Walmart, Walgreens Ready To Take On Amazon In The New Year
News that e-commerce behemoth Amazon plans to open thousands of physical stores in the next several years has not gone unnoticed by retail giants Walgreens and Walmart. The two are strategically positioning their companies to withstand the onslaught of Amazon Go cashierless stores slated to open in the next three years.
Executives at Bentonville, Arkansas-based Walmart, one of the largest retailers and grocery chains in the country, told investors during a Tuesday meeting that its food business will help combat competition from Amazon, with grocery sales accounting for 56% of its overall sales, the Wall Street Journal reports. By year-end, roughly 800 stores in Walmart’s portfolio will offer grocery deliveries and 2,000 will provide accommodations for grocery pickups for online deliveries.

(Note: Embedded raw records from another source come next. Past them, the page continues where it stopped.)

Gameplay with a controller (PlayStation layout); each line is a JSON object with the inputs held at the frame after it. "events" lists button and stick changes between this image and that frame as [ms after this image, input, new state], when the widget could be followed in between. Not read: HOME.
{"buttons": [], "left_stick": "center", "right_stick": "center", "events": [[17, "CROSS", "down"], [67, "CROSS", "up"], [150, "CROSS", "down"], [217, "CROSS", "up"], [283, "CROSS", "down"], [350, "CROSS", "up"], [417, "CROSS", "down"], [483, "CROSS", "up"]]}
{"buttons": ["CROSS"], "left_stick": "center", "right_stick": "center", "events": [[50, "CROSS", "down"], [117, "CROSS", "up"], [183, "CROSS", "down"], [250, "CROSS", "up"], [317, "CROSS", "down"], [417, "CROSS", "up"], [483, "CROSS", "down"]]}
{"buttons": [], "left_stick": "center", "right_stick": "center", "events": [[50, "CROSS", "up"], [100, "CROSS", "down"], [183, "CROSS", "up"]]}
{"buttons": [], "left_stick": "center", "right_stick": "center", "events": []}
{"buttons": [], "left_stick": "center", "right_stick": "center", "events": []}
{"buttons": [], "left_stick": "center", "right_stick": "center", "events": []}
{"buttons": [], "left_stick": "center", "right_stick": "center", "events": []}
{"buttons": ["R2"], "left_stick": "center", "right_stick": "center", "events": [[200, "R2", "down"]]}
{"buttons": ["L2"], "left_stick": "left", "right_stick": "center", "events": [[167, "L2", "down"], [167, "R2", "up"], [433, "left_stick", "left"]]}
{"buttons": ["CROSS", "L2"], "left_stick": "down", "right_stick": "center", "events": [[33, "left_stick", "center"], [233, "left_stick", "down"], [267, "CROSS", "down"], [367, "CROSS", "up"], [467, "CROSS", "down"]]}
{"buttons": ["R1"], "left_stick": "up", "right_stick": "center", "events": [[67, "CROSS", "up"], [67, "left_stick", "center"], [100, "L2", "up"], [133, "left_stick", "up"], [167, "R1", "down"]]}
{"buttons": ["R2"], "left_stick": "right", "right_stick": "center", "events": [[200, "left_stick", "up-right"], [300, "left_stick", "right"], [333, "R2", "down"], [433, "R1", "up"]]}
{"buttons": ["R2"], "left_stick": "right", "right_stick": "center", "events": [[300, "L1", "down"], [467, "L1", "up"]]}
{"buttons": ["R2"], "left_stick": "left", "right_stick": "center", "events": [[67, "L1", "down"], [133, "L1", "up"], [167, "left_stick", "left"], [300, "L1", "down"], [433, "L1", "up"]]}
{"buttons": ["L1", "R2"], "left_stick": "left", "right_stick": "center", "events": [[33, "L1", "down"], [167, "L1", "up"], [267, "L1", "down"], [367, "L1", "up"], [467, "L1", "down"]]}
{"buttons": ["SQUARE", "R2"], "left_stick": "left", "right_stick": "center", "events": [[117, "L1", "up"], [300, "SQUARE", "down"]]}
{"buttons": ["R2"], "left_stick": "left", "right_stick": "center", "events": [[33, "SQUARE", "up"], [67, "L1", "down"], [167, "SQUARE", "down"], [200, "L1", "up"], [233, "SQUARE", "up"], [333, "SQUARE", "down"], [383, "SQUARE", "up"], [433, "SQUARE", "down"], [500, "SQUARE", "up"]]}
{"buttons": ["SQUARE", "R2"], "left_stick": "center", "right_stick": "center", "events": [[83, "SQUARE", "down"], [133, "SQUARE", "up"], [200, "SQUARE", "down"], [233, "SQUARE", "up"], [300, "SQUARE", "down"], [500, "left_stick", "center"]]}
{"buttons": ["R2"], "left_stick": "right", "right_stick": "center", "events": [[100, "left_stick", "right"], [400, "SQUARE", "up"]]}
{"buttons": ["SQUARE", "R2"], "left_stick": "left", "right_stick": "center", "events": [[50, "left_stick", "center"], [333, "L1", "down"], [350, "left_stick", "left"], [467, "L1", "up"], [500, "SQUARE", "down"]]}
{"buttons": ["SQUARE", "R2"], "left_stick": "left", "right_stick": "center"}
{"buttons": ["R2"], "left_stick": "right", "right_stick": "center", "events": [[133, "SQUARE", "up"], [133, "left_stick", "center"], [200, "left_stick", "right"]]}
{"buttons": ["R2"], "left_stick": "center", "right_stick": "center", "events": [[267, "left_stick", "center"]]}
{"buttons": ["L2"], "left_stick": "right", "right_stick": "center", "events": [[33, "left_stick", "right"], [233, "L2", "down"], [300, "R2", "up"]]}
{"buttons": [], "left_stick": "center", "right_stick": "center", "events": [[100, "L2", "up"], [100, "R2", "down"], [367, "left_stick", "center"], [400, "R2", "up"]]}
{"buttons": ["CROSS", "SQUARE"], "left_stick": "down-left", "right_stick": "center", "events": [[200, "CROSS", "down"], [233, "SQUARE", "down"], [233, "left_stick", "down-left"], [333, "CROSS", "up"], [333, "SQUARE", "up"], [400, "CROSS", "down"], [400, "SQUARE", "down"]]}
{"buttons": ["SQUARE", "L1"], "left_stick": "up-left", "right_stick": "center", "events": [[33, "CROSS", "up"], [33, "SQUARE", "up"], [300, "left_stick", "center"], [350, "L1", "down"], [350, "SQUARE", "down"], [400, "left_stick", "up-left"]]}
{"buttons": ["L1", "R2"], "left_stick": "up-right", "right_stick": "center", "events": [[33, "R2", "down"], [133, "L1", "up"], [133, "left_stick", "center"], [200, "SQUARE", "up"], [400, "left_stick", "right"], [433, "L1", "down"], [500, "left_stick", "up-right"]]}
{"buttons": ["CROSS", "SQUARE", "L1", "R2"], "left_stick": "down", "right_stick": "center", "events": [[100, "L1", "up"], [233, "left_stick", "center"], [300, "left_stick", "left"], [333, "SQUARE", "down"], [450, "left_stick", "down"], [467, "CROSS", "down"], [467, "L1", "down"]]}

“Having fresh food within 10 miles of 90% of the population is a structural competitive advantage,” Walmart CEO Doug McMillon said at the investor meeting, the WSJ reports.
Though company officials expect sales to increase 2.5% to 3% next fiscal year, Walmart lowered its profit margins for the current year to between $4.65 and $4.80 a share in light of its $16B acquisition of Indian e-commerce giant Flipkart.
Pharmaceutical retail giant Walgreens has made a number of strategic moves of late to position the company for success, including its acquisition of more than 1,900 stores and three distribution centers from Rite Aid Corp. for $4.8B.
When asked how it plans to fend off competition from Amazon, CEO Stefano Pessina told Bloomberg that the Seattle-based tech giant is no threat.
“It will be another competitor, but I don’t think we’ll disappear because of Amazon. We’ll adapt,” Pessina told Bloomberg, adding that it will be easier for the drugstore operator, which oversees more than 9,800 locations throughout the U.S., to transition online than for Amazon to build the infrastructure needed for brick-and-mortar retail.
Walgreens announced plans earlier this month to open 600 medical testing facilities throughout the U.S. that will be in drugstores operated by Laboratory Corporation of America Holdings, Bloomberg reports.
In addition, Walgreens launched a pilot program in partnership with grocer The Kroger Co. to test how the two retailers can collaborate to improve customer convenience and on-site pickups across their two brands. The tests will commence at 13 Walgreens stores in Northern Kentucky close to Kroger’s Cincinnati headquarters, according to a press release.
Reports revealed in September that Amazon was mulling a massive national expansion of its Amazon Go concept, which would consist of opening 3,000 new locations through 2021, with 50 opening by 2019. This continued shift toward brick-and-mortar retail by native digital retailers gives credence to the shifting narrative in the industry that physical retail is not dying, but evolving to embrace consumer shopping preferences.
A new report by JLL uncovered more than 850 stores set to open in the next five years by native e-commerce brands like online mattress provider Casper and glasses and prescription eyewear company Warby Parker, which has opened 75 locations since the launch of its first shop in New York in 2013.
CORRECTION, OCT. 18, 12:15 P.M. ET: A previous version of this story incorrectly listed Walmart’s headquarters. The company is based in Bentonville, Arkansas. The story has been updated.